Copy out the data below, switching each "catalogue / barcode" for "barcode" and leaving everything else unchanged.

********

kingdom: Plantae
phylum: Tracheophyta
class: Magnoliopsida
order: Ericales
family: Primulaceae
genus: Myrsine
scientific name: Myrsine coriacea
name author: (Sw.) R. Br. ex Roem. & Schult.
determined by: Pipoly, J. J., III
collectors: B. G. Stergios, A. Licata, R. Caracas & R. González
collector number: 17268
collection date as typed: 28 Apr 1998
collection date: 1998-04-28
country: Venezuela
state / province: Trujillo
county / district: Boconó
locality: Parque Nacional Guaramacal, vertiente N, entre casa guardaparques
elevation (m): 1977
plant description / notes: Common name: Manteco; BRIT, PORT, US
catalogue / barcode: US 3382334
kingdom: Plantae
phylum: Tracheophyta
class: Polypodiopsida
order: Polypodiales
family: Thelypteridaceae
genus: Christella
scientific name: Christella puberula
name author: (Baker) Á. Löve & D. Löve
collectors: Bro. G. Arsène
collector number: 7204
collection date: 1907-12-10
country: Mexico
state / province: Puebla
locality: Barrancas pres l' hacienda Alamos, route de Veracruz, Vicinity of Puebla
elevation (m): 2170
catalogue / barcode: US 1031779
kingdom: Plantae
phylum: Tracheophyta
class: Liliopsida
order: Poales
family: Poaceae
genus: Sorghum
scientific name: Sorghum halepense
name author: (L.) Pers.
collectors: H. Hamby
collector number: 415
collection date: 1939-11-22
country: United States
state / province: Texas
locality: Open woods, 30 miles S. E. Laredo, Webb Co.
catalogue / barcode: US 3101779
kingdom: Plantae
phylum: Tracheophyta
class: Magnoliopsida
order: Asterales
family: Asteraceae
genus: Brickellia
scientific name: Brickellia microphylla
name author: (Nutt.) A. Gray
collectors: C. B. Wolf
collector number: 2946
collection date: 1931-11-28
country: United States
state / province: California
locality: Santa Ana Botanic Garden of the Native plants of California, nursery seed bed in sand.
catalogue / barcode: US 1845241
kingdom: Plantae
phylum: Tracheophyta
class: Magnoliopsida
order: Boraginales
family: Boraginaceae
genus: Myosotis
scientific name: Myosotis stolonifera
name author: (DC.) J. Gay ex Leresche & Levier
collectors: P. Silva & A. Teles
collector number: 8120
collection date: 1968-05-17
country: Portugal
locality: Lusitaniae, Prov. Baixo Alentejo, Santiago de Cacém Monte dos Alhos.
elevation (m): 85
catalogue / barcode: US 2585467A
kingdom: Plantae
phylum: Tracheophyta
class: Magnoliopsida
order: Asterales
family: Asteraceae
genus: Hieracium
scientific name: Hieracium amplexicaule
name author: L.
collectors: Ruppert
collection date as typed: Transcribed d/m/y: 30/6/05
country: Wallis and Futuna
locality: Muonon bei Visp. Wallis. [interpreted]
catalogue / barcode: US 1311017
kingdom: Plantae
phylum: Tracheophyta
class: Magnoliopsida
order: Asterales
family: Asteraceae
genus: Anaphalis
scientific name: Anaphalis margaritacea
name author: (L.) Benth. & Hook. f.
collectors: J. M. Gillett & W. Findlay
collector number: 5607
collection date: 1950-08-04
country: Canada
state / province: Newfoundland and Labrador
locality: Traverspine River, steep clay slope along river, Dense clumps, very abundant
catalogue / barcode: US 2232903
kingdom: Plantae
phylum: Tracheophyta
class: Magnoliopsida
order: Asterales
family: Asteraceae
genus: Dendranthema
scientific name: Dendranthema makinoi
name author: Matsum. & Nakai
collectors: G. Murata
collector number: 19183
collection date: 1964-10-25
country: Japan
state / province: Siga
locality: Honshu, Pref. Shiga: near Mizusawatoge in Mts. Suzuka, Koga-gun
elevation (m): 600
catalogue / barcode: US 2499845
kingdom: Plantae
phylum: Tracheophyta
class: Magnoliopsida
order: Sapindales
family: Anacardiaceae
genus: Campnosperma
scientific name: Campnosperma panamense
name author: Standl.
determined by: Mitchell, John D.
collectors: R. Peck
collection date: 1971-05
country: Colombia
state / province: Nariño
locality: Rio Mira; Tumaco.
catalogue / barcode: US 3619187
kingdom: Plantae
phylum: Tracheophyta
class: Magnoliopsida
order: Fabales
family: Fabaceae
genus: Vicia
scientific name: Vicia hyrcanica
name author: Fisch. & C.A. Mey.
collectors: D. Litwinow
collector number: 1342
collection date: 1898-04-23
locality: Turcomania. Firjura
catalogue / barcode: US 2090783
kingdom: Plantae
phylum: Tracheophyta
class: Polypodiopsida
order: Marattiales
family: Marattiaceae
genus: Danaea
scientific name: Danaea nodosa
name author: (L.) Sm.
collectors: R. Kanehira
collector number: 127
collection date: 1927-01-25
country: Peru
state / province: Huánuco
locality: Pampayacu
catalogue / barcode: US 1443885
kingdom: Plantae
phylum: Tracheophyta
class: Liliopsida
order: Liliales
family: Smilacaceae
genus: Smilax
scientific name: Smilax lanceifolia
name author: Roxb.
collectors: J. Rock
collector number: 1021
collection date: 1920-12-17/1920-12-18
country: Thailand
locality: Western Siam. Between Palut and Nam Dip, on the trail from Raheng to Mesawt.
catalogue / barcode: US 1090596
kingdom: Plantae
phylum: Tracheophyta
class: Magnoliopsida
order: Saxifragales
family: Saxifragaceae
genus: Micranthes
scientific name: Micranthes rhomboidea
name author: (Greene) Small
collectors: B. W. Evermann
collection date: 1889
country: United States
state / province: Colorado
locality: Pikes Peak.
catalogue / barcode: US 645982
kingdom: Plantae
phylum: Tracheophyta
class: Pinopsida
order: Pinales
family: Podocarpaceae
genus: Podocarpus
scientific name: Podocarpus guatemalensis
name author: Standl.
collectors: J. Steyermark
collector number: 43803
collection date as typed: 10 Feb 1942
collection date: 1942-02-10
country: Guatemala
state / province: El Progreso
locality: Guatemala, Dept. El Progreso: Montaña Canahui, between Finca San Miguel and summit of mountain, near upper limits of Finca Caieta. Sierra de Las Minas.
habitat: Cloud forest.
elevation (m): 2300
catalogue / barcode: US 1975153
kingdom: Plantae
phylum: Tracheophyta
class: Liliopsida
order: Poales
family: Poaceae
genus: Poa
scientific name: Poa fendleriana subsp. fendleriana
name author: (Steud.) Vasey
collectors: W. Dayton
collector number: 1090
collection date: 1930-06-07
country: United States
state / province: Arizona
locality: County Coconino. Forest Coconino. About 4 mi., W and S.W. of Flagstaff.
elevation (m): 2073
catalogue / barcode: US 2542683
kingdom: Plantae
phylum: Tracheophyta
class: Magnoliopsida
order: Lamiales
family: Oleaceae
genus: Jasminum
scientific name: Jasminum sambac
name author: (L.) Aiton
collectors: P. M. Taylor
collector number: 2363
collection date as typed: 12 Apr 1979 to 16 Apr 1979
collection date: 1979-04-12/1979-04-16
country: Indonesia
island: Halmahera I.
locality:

********

**RESULT**
kingdom: Plantae
phylum: Tracheophyta
class: Magnoliopsida
order: Ericales
family: Primulaceae
genus: Myrsine
scientific name: Myrsine coriacea
name author: (Sw.) R. Br. ex Roem. & Schult.
determined by: Pipoly, J. J., III
collectors: B. G. Stergios, A. Licata, R. Caracas & R. González
collector number: 17268
collection date as typed: 28 Apr 1998
collection date: 1998-04-28
country: Venezuela
state / province: Trujillo
county / district: Boconó
locality: Parque Nacional Guaramacal, vertiente N, entre casa guardaparques
elevation (m): 1977
plant description / notes: Common name: Manteco; BRIT, PORT, US
barcode: US 3382334
kingdom: Plantae
phylum: Tracheophyta
class: Polypodiopsida
order: Polypodiales
family: Thelypteridaceae
genus: Christella
scientific name: Christella puberula
name author: (Baker) Á. Löve & D. Löve
collectors: Bro. G. Arsène
collector number: 7204
collection date: 1907-12-10
country: Mexico
state / province: Puebla
locality: Barrancas pres l' hacienda Alamos, route de Veracruz, Vicinity of Puebla
elevation (m): 2170
barcode: US 1031779
kingdom: Plantae
phylum: Tracheophyta
class: Liliopsida
order: Poales
family: Poaceae
genus: Sorghum
scientific name: Sorghum halepense
name author: (L.) Pers.
collectors: H. Hamby
collector number: 415
collection date: 1939-11-22
country: United States
state / province: Texas
locality: Open woods, 30 miles S. E. Laredo, Webb Co.
barcode: US 3101779
kingdom: Plantae
phylum: Tracheophyta
class: Magnoliopsida
order: Asterales
family: Asteraceae
genus: Brickellia
scientific name: Brickellia microphylla
name author: (Nutt.) A. Gray
collectors: C. B. Wolf
collector number: 2946
collection date: 1931-11-28
country: United States
state / province: California
locality: Santa Ana Botanic Garden of the Native plants of California, nursery seed bed in sand.
barcode: US 1845241
kingdom: Plantae
phylum: Tracheophyta
class: Magnoliopsida
order: Boraginales
family: Boraginaceae
genus: Myosotis
scientific name: Myosotis stolonifera
name author: (DC.) J. Gay ex Leresche & Levier
collectors: P. Silva & A. Teles
collector number: 8120
collection date: 1968-05-17
country: Portugal
locality: Lusitaniae, Prov. Baixo Alentejo, Santiago de Cacém Monte dos Alhos.
elevation (m): 85
barcode: US 2585467A
kingdom: Plantae
phylum: Tracheophyta
class: Magnoliopsida
order: Asterales
family: Asteraceae
genus: Hieracium
scientific name: Hieracium amplexicaule
name author: L.
collectors: Ruppert
collection date as typed: Transcribed d/m/y: 30/6/05
country: Wallis and Futuna
locality: Muonon bei Visp. Wallis. [interpreted]
barcode: US 1311017
kingdom: Plantae
phylum: Tracheophyta
class: Magnoliopsida
order: Asterales
family: Asteraceae
genus: Anaphalis
scientific name: Anaphalis margaritacea
name author: (L.) Benth. & Hook. f.
collectors: J. M. Gillett & W. Findlay
collector number: 5607
collection date: 1950-08-04
country: Canada
state / province: Newfoundland and Labrador
locality: Traverspine River, steep clay slope along river, Dense clumps, very abundant
barcode: US 2232903
kingdom: Plantae
phylum: Tracheophyta
class: Magnoliopsida
order: Asterales
family: Asteraceae
genus: Dendranthema
scientific name: Dendranthema makinoi
name author: Matsum. & Nakai
collectors: G. Murata
collector number: 19183
collection date: 1964-10-25
country: Japan
state / province: Siga
locality: Honshu, Pref. Shiga: near Mizusawatoge in Mts. Suzuka, Koga-gun
elevation (m): 600
barcode: US 2499845
kingdom: Plantae
phylum: Tracheophyta
class: Magnoliopsida
order: Sapindales
family: Anacardiaceae
genus: Campnosperma
scientific name: Campnosperma panamense
name author: Standl.
determined by: Mitchell, John D.
collectors: R. Peck
collection date: 1971-05
country: Colombia
state / province: Nariño
locality: Rio Mira; Tumaco.
barcode: US 3619187
kingdom: Plantae
phylum: Tracheophyta
class: Magnoliopsida
order: Fabales
family: Fabaceae
genus: Vicia
scientific name: Vicia hyrcanica
name author: Fisch. & C.A. Mey.
collectors: D. Litwinow
collector number: 1342
collection date: 1898-04-23
locality: Turcomania. Firjura
barcode: US 2090783
kingdom: Plantae
phylum: Tracheophyta
class: Polypodiopsida
order: Marattiales
family: Marattiaceae
genus: Danaea
scientific name: Danaea nodosa
name author: (L.) Sm.
collectors: R. Kanehira
collector number: 127
collection date: 1927-01-25
country: Peru
state / province: Huánuco
locality: Pampayacu
barcode: US 1443885
kingdom: Plantae
phylum: Tracheophyta
class: Liliopsida
order: Liliales
family: Smilacaceae
genus: Smilax
scientific name: Smilax lanceifolia
name author: Roxb.
collectors: J. Rock
collector number: 1021
collection date: 1920-12-17/1920-12-18
country: Thailand
locality: Western Siam. Between Palut and Nam Dip, on the trail from Raheng to Mesawt.
barcode: US 1090596
kingdom: Plantae
phylum: Tracheophyta
class: Magnoliopsida
order: Saxifragales
family: Saxifragaceae
genus: Micranthes
scientific name: Micranthes rhomboidea
name author: (Greene) Small
collectors: B. W. Evermann
collection date: 1889
country: United States
state / province: Colorado
locality: Pikes Peak.
barcode: US 645982
kingdom: Plantae
phylum: Tracheophyta
class: Pinopsida
order: Pinales
family: Podocarpaceae
genus: Podocarpus
scientific name: Podocarpus guatemalensis
name author: Standl.
collectors: J. Steyermark
collector number: 43803
collection date as typed: 10 Feb 1942
collection date: 1942-02-10
country: Guatemala
state / province: El Progreso
locality: Guatemala, Dept. El Progreso: Montaña Canahui, between Finca San Miguel and summit of mountain, near upper limits of Finca Caieta. Sierra de Las Minas.
habitat: Cloud forest.
elevation (m): 2300
barcode: US 1975153
kingdom: Plantae
phylum: Tracheophyta
class: Liliopsida
order: Poales
family: Poaceae
genus: Poa
scientific name: Poa fendleriana subsp. fendleriana
name author: (Steud.) Vasey
collectors: W. Dayton
collector number: 1090
collection date: 1930-06-07
country: United States
state / province: Arizona
locality: County Coconino. Forest Coconino. About 4 mi., W and S.W. of Flagstaff.
elevation (m): 2073
barcode: US 2542683
kingdom: Plantae
phylum: Tracheophyta
class: Magnoliopsida
order: Lamiales
family: Oleaceae
genus: Jasminum
scientific name: Jasminum sambac
name author: (L.) Aiton
collectors: P. M. Taylor
collector number: 2363
collection date as typed: 12 Apr 1979 to 16 Apr 1979
collection date: 1979-04-12/1979-04-16
country: Indonesia
island: Halmahera I.
locality:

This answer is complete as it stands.